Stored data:
——

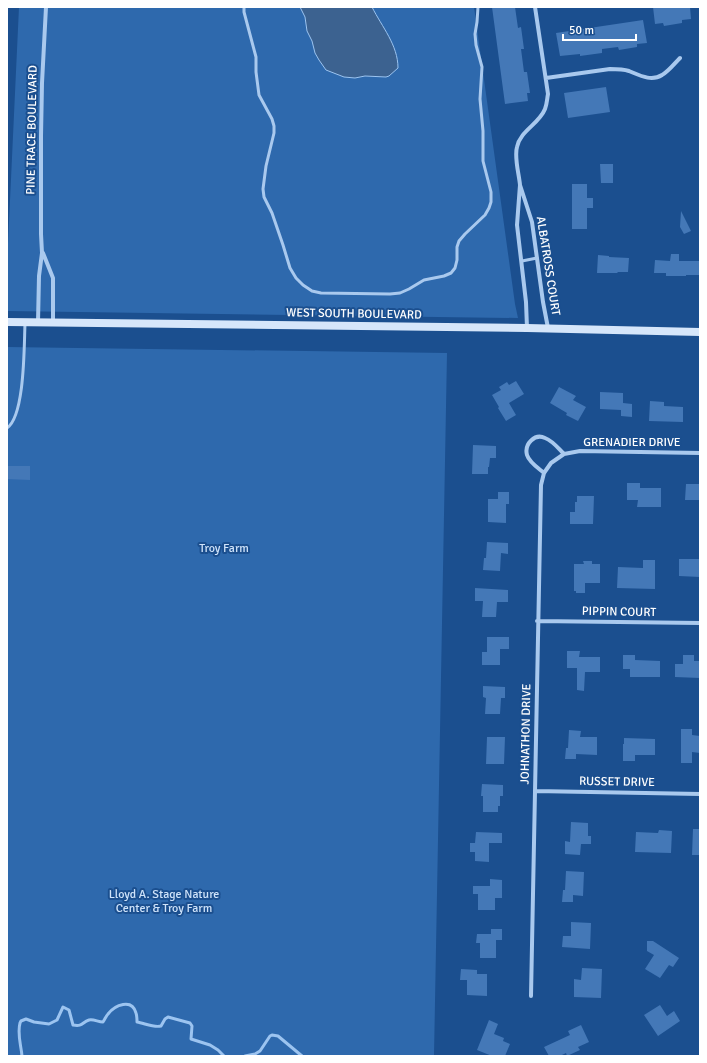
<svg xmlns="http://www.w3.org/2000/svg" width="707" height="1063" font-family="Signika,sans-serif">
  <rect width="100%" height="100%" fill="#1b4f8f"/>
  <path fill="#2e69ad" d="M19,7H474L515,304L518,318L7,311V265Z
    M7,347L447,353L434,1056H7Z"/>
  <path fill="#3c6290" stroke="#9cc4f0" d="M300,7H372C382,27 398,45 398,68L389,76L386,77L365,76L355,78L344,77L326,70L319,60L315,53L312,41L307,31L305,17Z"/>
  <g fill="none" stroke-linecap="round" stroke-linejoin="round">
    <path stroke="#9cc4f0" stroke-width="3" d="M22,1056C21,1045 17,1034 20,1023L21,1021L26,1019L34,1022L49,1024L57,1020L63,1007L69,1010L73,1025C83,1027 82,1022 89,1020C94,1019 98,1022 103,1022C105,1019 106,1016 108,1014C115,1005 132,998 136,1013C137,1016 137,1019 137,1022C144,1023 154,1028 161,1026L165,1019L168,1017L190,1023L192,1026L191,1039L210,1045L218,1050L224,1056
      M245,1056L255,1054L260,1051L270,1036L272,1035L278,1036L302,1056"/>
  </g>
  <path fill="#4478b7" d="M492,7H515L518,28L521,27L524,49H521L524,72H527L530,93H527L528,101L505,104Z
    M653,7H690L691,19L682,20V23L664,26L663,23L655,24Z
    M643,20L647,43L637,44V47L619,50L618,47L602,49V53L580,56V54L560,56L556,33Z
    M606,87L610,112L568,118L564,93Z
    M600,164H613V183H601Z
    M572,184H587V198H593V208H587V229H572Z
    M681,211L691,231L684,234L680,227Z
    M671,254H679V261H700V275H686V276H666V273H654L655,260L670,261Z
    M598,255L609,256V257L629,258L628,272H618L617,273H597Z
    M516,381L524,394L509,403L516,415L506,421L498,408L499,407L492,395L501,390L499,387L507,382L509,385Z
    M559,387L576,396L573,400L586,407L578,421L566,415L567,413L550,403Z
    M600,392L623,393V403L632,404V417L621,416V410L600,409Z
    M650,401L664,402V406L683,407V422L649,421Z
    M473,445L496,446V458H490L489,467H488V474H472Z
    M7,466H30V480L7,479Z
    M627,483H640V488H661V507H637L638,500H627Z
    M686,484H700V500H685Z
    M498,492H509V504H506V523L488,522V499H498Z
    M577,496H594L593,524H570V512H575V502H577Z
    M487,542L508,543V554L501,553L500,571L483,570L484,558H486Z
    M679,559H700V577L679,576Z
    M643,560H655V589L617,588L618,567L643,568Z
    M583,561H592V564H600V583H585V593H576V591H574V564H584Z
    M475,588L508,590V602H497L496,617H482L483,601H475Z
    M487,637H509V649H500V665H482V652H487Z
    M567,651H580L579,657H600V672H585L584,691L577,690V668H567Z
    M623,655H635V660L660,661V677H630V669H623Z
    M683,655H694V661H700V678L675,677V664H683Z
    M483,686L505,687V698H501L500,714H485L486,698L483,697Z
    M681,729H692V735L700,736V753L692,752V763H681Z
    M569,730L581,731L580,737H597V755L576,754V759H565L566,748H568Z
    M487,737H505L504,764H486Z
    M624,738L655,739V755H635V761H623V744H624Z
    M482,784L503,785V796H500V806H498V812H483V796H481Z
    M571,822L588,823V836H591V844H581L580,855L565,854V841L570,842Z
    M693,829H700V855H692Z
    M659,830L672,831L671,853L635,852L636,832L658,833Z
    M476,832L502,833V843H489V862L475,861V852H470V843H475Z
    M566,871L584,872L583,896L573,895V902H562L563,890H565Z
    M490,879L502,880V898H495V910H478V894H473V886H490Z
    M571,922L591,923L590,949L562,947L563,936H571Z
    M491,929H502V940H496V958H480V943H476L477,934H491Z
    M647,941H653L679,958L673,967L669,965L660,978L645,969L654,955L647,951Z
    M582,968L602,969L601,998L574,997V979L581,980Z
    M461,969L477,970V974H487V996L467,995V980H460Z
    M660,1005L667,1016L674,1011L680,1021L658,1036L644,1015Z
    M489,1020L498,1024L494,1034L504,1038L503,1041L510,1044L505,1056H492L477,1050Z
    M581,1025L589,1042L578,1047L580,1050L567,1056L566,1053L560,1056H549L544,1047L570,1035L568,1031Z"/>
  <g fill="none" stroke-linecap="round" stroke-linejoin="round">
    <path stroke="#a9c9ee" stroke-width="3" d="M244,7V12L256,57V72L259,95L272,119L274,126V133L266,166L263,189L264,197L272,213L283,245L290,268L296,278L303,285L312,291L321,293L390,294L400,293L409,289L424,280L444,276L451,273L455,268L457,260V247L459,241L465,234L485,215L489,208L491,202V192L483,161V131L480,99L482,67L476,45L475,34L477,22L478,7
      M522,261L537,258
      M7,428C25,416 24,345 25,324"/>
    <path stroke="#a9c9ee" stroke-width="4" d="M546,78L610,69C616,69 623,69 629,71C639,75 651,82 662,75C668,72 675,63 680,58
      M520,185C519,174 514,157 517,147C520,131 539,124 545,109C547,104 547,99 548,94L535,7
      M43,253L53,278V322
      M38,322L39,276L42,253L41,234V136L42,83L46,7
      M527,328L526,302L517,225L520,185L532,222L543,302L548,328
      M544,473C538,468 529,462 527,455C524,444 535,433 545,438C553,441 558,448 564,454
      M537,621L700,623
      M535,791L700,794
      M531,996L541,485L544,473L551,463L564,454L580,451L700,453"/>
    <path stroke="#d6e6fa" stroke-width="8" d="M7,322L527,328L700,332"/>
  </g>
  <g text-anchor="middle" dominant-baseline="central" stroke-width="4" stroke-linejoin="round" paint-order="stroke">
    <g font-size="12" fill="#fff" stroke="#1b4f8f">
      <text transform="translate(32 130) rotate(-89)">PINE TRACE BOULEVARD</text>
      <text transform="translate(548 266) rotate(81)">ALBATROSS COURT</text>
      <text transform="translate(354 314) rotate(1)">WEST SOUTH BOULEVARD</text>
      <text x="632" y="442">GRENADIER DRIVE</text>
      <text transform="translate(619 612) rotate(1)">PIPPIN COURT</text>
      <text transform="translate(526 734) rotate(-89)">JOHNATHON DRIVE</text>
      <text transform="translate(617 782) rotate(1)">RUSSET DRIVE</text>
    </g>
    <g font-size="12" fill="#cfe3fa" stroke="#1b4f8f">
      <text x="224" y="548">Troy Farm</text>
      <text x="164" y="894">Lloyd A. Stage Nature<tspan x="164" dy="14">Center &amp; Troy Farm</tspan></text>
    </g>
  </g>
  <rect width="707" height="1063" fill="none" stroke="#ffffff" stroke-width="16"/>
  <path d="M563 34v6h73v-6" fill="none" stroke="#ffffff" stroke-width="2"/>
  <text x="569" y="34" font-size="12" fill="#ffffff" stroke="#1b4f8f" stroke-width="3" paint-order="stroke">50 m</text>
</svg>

——

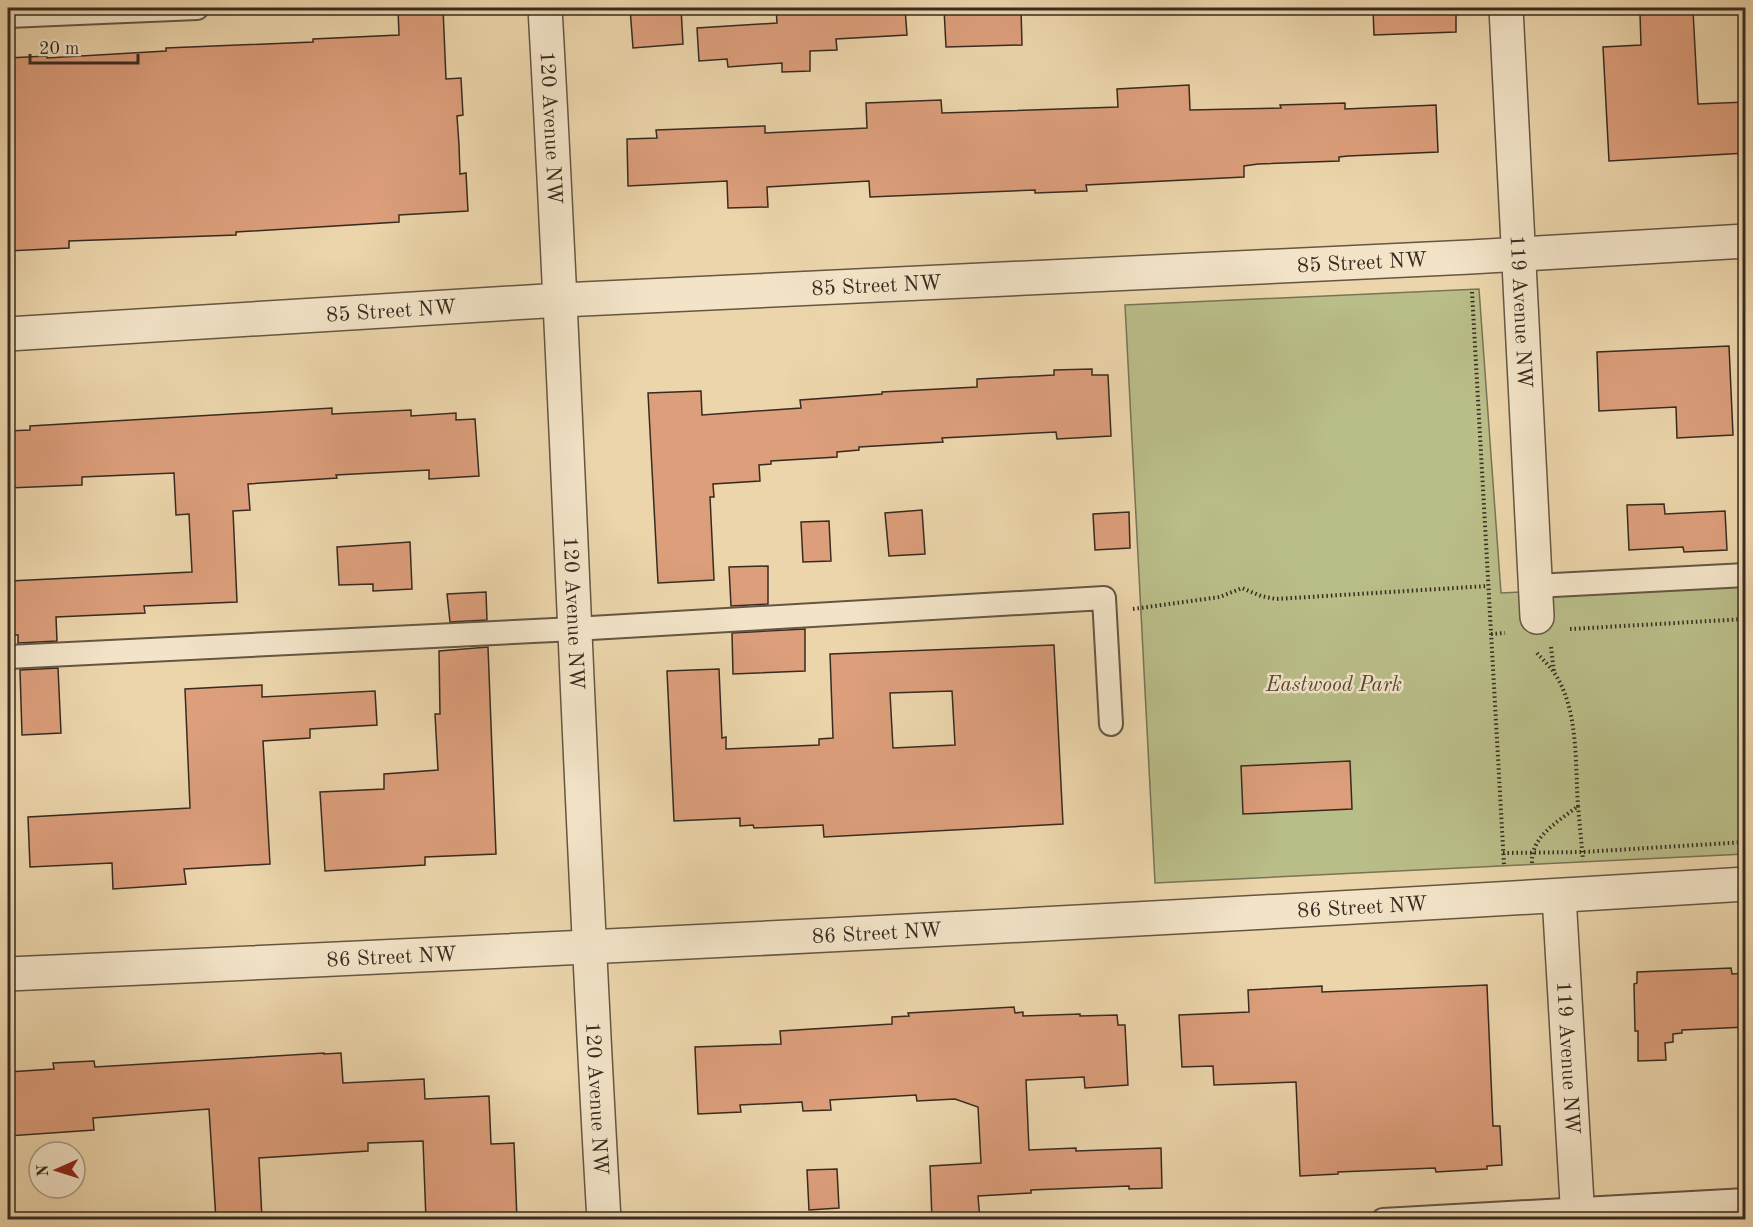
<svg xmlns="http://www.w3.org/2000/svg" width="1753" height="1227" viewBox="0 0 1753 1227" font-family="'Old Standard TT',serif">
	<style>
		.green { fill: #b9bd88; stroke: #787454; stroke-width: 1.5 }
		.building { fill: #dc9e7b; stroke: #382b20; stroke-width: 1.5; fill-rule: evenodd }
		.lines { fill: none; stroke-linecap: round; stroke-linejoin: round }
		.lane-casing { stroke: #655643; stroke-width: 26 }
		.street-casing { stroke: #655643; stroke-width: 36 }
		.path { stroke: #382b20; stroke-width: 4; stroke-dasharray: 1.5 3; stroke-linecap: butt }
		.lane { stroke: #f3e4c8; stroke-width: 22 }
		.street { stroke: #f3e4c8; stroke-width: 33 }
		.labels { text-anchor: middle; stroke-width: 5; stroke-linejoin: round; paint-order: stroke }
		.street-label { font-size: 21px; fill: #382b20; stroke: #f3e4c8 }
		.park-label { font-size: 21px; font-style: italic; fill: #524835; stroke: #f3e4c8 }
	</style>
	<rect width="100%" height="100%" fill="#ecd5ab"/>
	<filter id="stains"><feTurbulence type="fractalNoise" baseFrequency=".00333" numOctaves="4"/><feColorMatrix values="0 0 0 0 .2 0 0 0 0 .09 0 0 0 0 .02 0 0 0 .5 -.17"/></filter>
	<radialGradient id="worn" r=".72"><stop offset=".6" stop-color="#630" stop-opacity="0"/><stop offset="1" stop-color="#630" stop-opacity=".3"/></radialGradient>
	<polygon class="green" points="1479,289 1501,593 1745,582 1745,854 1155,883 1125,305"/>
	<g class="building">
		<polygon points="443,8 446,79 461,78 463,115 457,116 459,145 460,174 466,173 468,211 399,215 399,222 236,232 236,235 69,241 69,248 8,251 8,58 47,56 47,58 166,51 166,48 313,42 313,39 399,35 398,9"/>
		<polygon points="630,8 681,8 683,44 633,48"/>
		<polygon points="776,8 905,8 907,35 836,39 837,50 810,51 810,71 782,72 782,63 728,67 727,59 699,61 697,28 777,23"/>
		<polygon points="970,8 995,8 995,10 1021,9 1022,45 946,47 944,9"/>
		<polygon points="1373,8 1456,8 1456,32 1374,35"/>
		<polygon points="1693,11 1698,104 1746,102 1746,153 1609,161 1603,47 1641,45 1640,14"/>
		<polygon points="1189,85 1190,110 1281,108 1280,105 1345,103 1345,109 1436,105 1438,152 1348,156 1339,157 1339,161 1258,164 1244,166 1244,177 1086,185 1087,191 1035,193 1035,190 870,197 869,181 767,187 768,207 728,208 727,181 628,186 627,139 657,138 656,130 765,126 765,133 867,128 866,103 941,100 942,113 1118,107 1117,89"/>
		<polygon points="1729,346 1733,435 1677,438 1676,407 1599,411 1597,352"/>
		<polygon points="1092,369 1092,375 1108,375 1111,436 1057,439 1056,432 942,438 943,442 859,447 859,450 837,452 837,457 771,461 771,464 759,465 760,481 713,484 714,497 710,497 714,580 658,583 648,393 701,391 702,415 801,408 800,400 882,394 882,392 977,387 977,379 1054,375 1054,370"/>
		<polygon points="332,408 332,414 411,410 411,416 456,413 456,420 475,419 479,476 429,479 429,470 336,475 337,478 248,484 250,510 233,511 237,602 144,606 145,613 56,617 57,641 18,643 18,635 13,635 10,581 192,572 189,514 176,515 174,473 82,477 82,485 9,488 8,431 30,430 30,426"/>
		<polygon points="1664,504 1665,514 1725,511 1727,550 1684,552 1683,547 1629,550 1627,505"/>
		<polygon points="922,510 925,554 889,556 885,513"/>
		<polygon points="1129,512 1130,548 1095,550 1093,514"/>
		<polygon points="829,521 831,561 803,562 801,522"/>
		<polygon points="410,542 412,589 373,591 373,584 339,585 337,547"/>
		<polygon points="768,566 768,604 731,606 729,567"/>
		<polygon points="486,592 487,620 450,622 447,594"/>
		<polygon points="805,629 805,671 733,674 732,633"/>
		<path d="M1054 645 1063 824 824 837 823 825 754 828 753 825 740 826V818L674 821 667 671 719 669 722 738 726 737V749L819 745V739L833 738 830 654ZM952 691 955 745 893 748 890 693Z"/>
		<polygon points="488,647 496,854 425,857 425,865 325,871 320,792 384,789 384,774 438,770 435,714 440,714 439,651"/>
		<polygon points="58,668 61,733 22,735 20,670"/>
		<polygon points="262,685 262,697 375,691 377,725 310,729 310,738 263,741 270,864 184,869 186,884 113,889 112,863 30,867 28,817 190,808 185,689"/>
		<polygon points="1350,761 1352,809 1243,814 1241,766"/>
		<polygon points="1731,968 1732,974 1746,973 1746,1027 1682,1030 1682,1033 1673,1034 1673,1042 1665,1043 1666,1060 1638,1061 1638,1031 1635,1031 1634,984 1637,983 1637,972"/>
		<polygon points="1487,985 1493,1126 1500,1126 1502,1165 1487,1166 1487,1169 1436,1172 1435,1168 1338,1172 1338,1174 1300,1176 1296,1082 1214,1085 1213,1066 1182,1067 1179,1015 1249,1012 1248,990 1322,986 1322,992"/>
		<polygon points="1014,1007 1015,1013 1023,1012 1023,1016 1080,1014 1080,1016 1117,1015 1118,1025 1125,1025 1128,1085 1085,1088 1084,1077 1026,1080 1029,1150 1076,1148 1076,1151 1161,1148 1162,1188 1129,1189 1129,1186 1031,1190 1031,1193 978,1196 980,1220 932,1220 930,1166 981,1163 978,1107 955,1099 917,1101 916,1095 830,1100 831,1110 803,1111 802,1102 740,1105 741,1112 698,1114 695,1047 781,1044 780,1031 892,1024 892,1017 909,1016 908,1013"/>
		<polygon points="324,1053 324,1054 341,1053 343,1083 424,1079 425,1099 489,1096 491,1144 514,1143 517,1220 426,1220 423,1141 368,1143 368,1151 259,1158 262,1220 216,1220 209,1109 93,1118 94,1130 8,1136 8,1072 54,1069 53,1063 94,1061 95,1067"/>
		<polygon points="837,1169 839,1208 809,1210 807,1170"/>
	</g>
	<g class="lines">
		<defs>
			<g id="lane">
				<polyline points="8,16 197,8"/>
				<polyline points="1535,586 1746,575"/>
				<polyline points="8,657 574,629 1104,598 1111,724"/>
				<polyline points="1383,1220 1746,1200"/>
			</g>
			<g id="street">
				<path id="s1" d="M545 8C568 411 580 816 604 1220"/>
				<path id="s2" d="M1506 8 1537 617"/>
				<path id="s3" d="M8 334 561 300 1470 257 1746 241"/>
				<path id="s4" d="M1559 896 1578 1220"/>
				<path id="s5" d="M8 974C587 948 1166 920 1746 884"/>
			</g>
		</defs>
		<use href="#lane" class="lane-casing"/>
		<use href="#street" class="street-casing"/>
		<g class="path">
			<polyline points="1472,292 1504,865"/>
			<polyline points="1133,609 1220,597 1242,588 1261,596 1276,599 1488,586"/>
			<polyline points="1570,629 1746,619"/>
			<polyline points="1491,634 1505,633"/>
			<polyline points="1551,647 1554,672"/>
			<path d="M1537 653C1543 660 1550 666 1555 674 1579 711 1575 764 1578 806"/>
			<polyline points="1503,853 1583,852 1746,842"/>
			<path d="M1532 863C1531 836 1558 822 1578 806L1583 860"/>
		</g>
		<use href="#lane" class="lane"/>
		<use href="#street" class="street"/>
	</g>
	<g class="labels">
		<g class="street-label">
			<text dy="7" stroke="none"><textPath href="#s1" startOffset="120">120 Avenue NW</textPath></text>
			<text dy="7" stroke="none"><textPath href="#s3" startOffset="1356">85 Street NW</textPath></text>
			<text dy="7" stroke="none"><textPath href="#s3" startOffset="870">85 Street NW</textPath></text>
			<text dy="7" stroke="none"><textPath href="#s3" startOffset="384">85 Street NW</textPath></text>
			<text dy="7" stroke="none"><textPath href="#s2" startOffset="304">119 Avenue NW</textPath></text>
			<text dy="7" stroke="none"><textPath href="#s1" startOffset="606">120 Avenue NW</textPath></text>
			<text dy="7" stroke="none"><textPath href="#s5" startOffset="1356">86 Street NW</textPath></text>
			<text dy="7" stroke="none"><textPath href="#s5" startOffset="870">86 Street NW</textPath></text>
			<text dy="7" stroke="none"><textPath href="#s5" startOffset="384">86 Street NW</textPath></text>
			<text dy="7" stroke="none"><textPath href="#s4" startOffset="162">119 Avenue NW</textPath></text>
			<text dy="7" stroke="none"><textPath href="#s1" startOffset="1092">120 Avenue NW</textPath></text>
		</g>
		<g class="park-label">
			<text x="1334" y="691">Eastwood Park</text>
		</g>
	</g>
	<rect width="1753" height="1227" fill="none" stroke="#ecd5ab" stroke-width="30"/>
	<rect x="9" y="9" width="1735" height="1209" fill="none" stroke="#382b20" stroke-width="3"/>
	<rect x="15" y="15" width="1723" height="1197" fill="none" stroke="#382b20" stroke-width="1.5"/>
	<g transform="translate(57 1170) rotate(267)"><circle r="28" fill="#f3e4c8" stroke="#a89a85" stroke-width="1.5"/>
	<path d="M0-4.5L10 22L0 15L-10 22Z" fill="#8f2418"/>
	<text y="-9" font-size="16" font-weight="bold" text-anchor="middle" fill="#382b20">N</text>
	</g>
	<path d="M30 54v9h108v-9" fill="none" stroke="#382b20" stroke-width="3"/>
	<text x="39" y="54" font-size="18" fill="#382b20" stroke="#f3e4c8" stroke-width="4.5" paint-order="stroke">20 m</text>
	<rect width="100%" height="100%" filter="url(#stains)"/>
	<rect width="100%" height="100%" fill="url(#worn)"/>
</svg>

——

• _Task goal_
All that should be written out is the stretch of lines above between the one holding "M569,730L581,731L580,737H597V755L576,754V759H565L566,748H568Z" and the one holding "M535,791L700,794", inclusive, exactly as given.

• _Expected answer_
    M569,730L581,731L580,737H597V755L576,754V759H565L566,748H568Z
    M487,737H505L504,764H486Z
    M624,738L655,739V755H635V761H623V744H624Z
    M482,784L503,785V796H500V806H498V812H483V796H481Z
    M571,822L588,823V836H591V844H581L580,855L565,854V841L570,842Z
    M693,829H700V855H692Z
    M659,830L672,831L671,853L635,852L636,832L658,833Z
    M476,832L502,833V843H489V862L475,861V852H470V843H475Z
    M566,871L584,872L583,896L573,895V902H562L563,890H565Z
    M490,879L502,880V898H495V910H478V894H473V886H490Z
    M571,922L591,923L590,949L562,947L563,936H571Z
    M491,929H502V940H496V958H480V943H476L477,934H491Z
    M647,941H653L679,958L673,967L669,965L660,978L645,969L654,955L647,951Z
    M582,968L602,969L601,998L574,997V979L581,980Z
    M461,969L477,970V974H487V996L467,995V980H460Z
    M660,1005L667,1016L674,1011L680,1021L658,1036L644,1015Z
    M489,1020L498,1024L494,1034L504,1038L503,1041L510,1044L505,1056H492L477,1050Z
    M581,1025L589,1042L578,1047L580,1050L567,1056L566,1053L560,1056H549L544,1047L570,1035L568,1031Z"/>
  <g fill="none" stroke-linecap="round" stroke-linejoin="round">
    <path stroke="#a9c9ee" stroke-width="3" d="M244,7V12L256,57V72L259,95L272,119L274,126V133L266,166L263,189L264,197L272,213L283,245L290,268L296,278L303,285L312,291L321,293L390,294L400,293L409,289L424,280L444,276L451,273L455,268L457,260V247L459,241L465,234L485,215L489,208L491,202V192L483,161V131L480,99L482,67L476,45L475,34L477,22L478,7
      M522,261L537,258
      M7,428C25,416 24,345 25,324"/>
    <path stroke="#a9c9ee" stroke-width="4" d="M546,78L610,69C616,69 623,69 629,71C639,75 651,82 662,75C668,72 675,63 680,58
      M520,185C519,174 514,157 517,147C520,131 539,124 545,109C547,104 547,99 548,94L535,7
      M43,253L53,278V322
      M38,322L39,276L42,253L41,234V136L42,83L46,7
      M527,328L526,302L517,225L520,185L532,222L543,302L548,328
      M544,473C538,468 529,462 527,455C524,444 535,433 545,438C553,441 558,448 564,454
      M537,621L700,623
      M535,791L700,794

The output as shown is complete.